Last year Jewish Family and Child Service’s annual Thanksgiving food box gala had all the makings of success. Falling smack on the Jewish Federation of Greater Portland’s Community Action Day, the number of volunteers jumped threefold compared to typical years. But this year, stars have aligned to pair Hanukah and Thanksgiving on the same day. JFCS needs an army to stuff Thanksgiving boxes and Mitzvah Menorah.

Adopt-A-Family presents all on Nov. 24. Can you and your family help?

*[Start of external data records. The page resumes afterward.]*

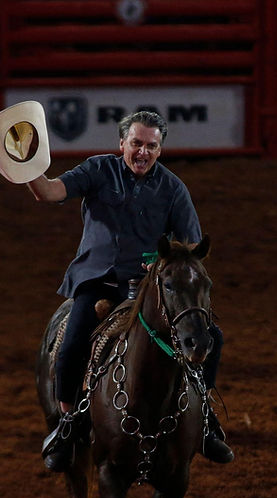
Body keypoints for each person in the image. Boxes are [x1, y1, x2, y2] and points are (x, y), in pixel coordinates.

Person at [26, 110, 234, 471]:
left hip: (145, 288)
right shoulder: (96, 170)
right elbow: (49, 191)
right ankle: (68, 424)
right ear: (122, 143)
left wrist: (163, 265)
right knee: (72, 344)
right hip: (97, 282)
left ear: (160, 149)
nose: (143, 152)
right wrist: (26, 168)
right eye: (136, 143)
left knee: (209, 336)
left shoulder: (173, 189)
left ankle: (205, 421)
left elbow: (190, 248)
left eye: (151, 146)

“It’s a festive event,” says JFCS Homemaker Services Case Manager Missy Fry. “Last year, people wore turkey hats. We set up stations – turkey, pumpkin pie and everyone was hands-on. Someone with a pushcart came around collecting. About 100 people were inside assembling, and 50 drivers delivered the food. We served 144 households, which was 483 individuals.”

In addition to box stuffers and drivers, the programs depend on synagogues, agencies and individuals to collect nonperishable food, adopt families and donate money to cover costs. Donations go straight to JFCS clients, Emergency Aid Case Manager Maria Rehbach says. They resemble the low-income population throughout the country: most are elderly, have children, or are disabled. Holocaust survivors need special services, and last year 10 families requested kosher food.

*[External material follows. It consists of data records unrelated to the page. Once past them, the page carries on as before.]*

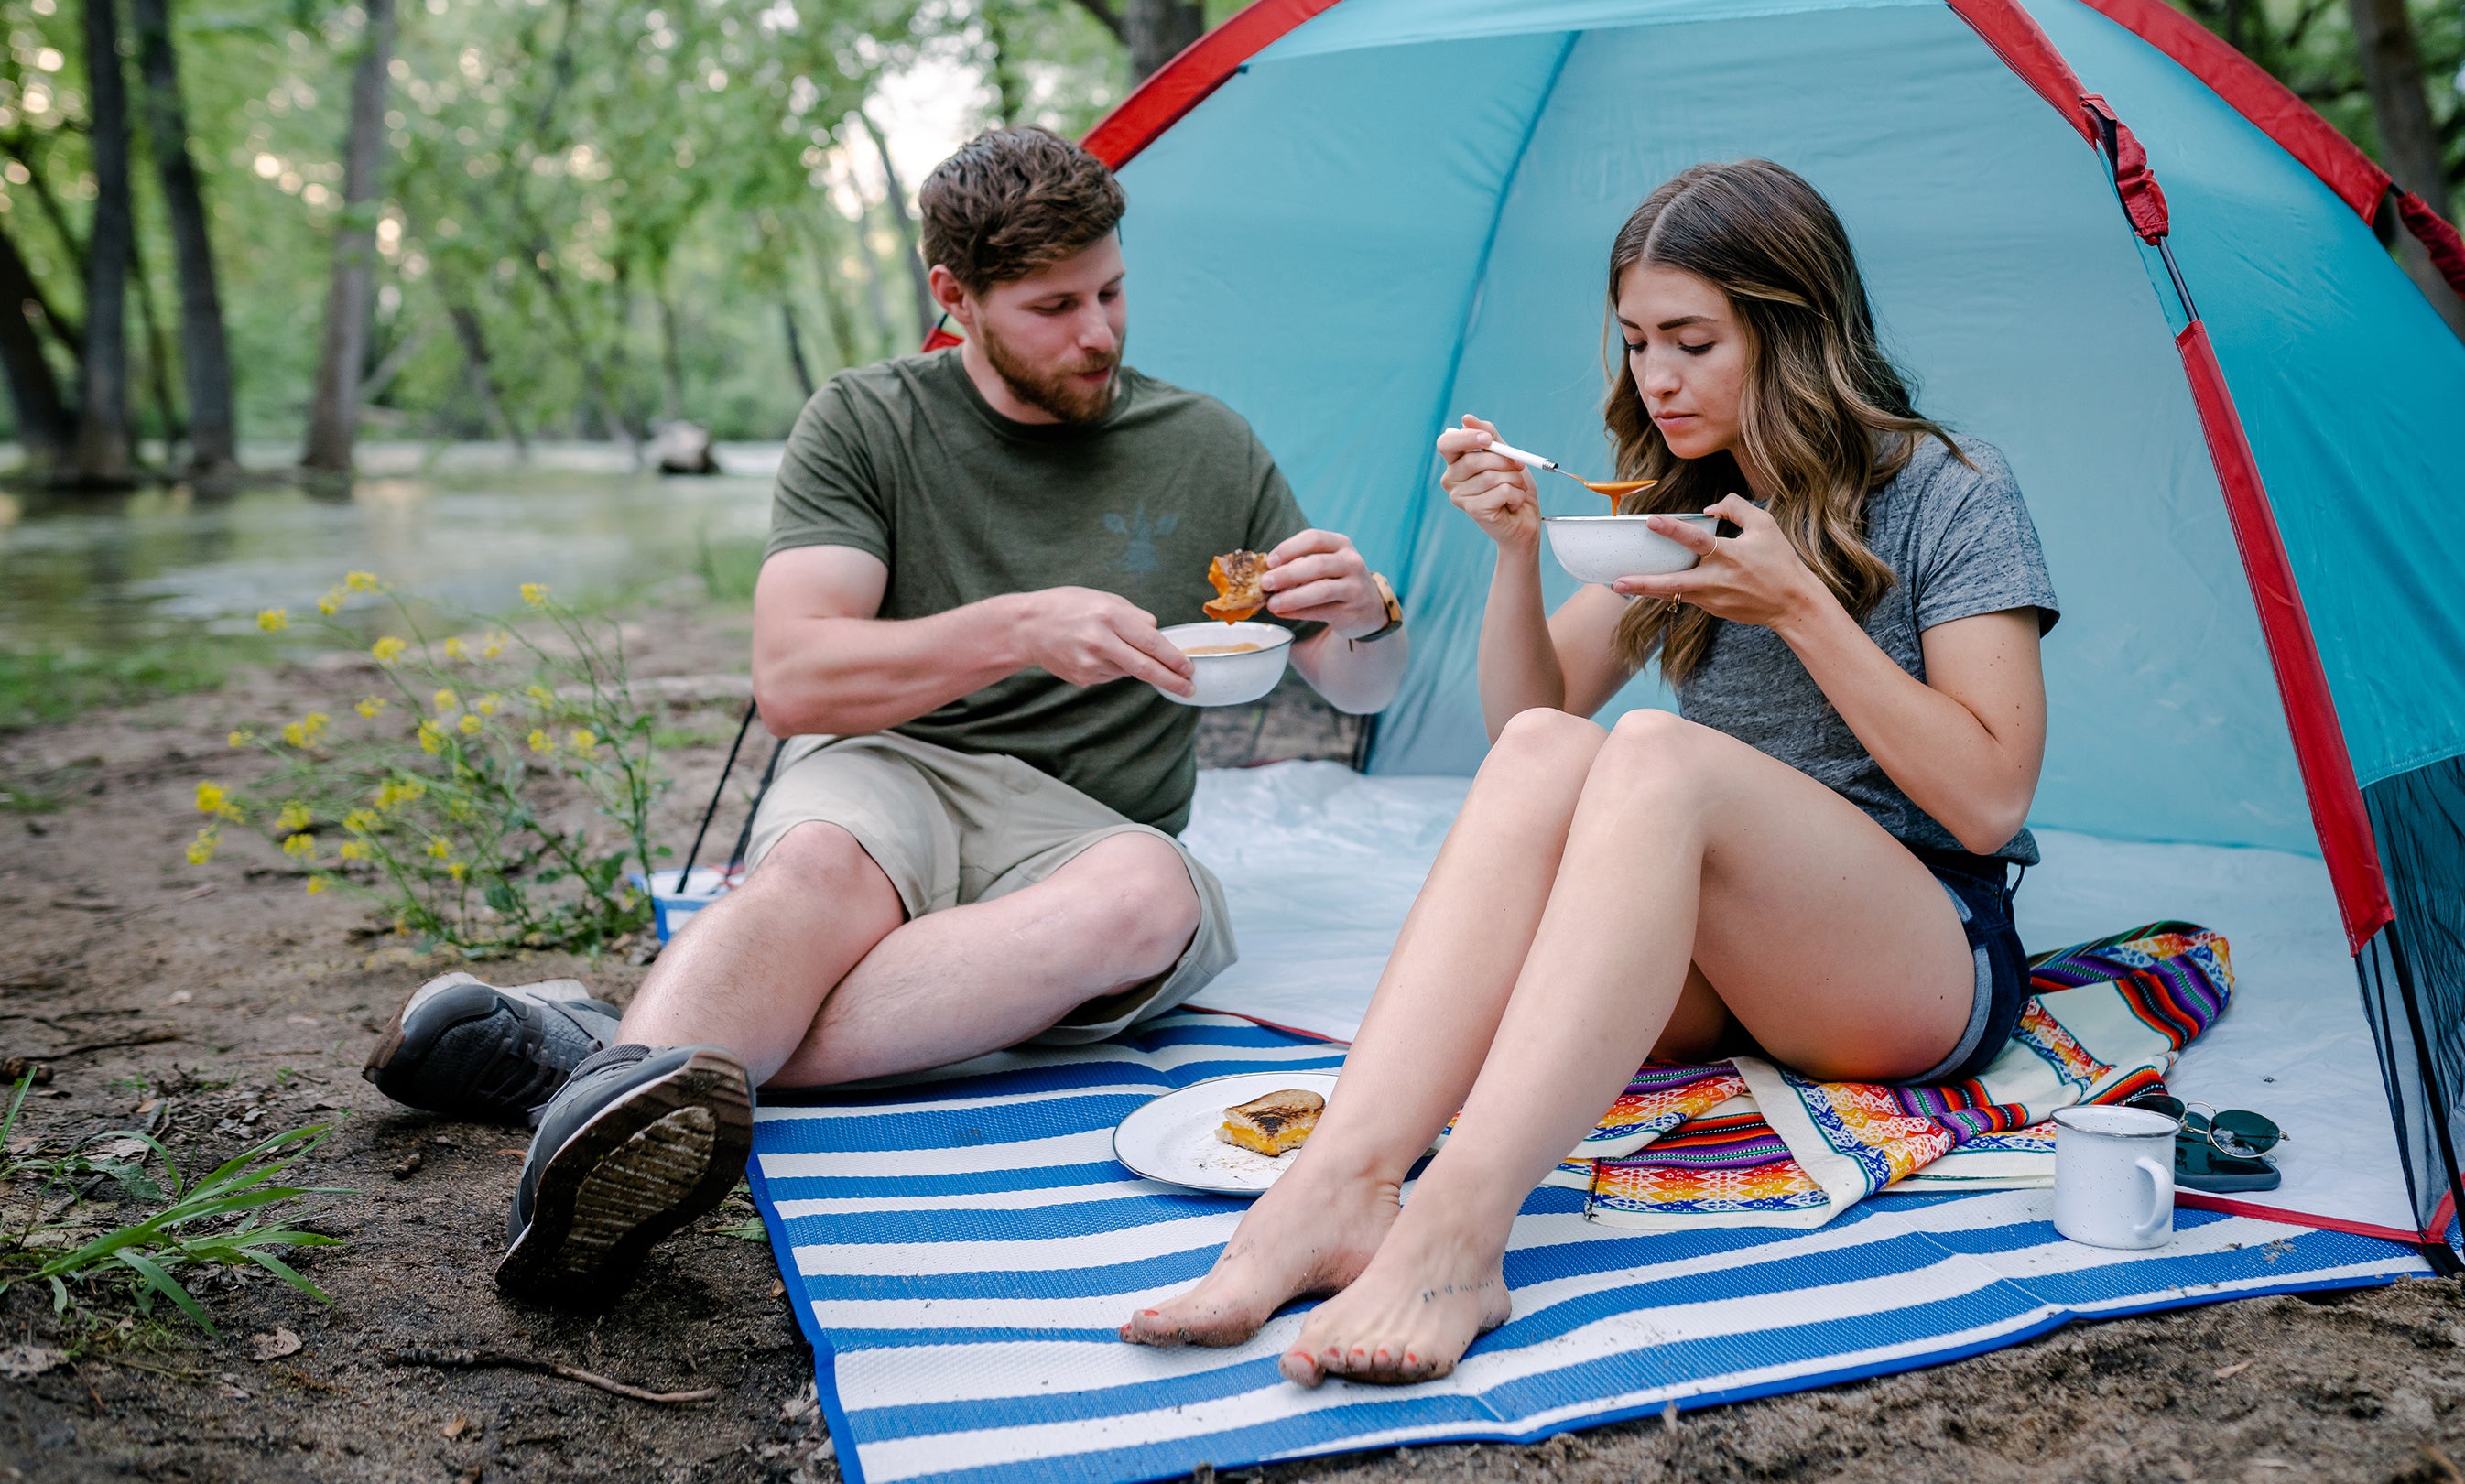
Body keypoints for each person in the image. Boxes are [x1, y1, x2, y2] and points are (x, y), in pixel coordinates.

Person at [362, 127, 1409, 1304]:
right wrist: (1015, 627)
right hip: (892, 765)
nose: (1100, 332)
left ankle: (604, 1068)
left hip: (1090, 830)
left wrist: (1365, 618)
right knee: (815, 867)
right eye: (1054, 306)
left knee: (1149, 897)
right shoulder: (867, 422)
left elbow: (1355, 687)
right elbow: (797, 679)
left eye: (1113, 291)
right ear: (953, 298)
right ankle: (598, 1162)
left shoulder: (1206, 444)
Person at [1123, 157, 2058, 1384]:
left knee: (1661, 753)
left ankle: (1461, 1224)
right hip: (1729, 967)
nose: (1654, 380)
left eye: (1690, 341)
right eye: (1634, 342)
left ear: (1794, 332)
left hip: (1919, 955)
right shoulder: (1681, 503)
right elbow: (1530, 721)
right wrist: (1515, 554)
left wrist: (1802, 610)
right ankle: (1338, 1184)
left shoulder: (1949, 487)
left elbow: (1991, 801)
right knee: (1564, 748)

“When you ask our clients what they want for Adopt-A-Family presents, they often request gift cards for food or household items,” Maria says. “We get each family’s wishes and needs. People ask for diapers and wipes or a pan so they can cook. One Holocaust survivor who cannot chew asked for a meat grinder. Every request has a story behind it. The key point is there are hunger issues in our community, and JFCS takes an active role.”

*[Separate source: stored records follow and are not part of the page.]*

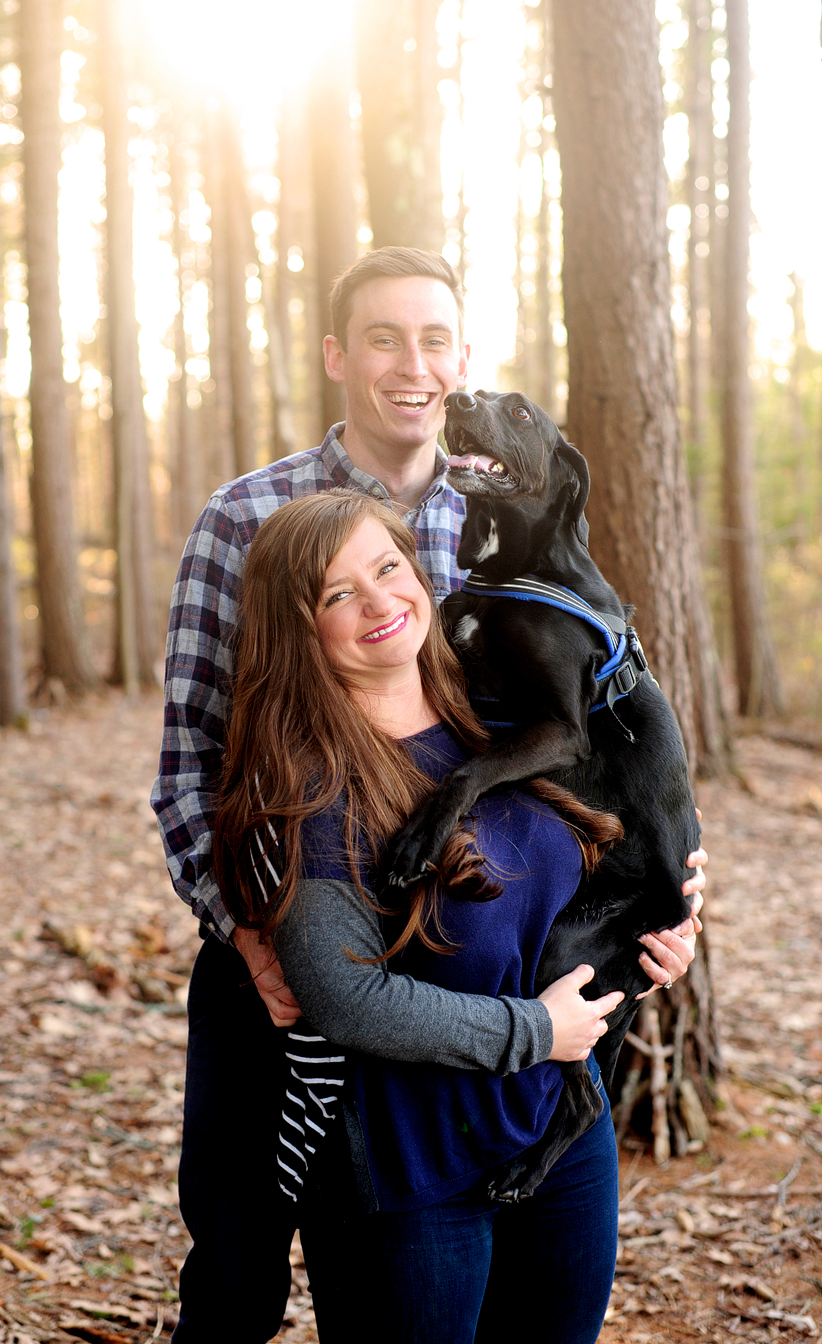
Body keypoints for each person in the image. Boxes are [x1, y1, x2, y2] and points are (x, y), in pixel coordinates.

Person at [151, 247, 708, 1341]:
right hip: (300, 927)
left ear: (461, 360)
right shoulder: (247, 515)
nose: (414, 365)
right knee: (237, 1265)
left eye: (436, 340)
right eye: (383, 338)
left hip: (475, 935)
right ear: (337, 357)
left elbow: (583, 733)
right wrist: (255, 934)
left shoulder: (505, 508)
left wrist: (663, 885)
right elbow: (188, 767)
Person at [213, 488, 700, 1343]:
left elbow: (602, 842)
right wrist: (535, 1032)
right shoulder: (308, 788)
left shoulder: (495, 716)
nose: (378, 601)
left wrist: (668, 916)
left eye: (388, 567)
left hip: (558, 1130)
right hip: (412, 1176)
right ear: (301, 627)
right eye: (337, 594)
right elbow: (345, 998)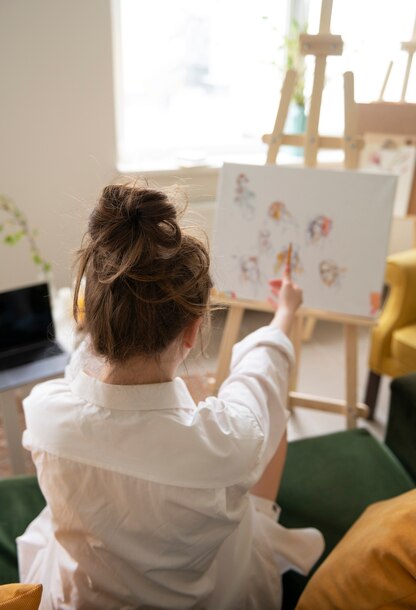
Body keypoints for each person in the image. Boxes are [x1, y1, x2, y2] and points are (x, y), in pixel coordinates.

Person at [17, 183, 324, 609]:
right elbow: (261, 377)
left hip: (83, 592)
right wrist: (285, 314)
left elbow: (82, 370)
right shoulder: (226, 444)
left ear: (94, 319)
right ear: (195, 329)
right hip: (210, 593)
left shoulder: (45, 413)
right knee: (274, 422)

Of course, JFCS hunger programs continue all year, with volunteers and donations always in demand. As a host agency for the Oregon Food Bank nutrition program, clients learn how to cook and eat a healthful diet on their limited budgets. In partnership with Congregation Kesser Israel, JFCS brought 108 households Passover boxes last year. They help with the annual “Day of Dignity,” which supplies free medical care and other services; work with the Jewish Federation of Greater Portland Community Relations Committee advocating in the state legislature on hunger issues such as school breakfasts; and keep track of food banks and other resources. In addition to bigger projects, they hand out emergency grocery gift certificates. Still, many find the Thanksgiving and Hanukah programs the most instantly rewarding, especially for volunteers who deliver packages right to those in need. “It’s a good reminder of why we work so hard,” says Missy. “This is the perfect opportunity to come together and support the community.”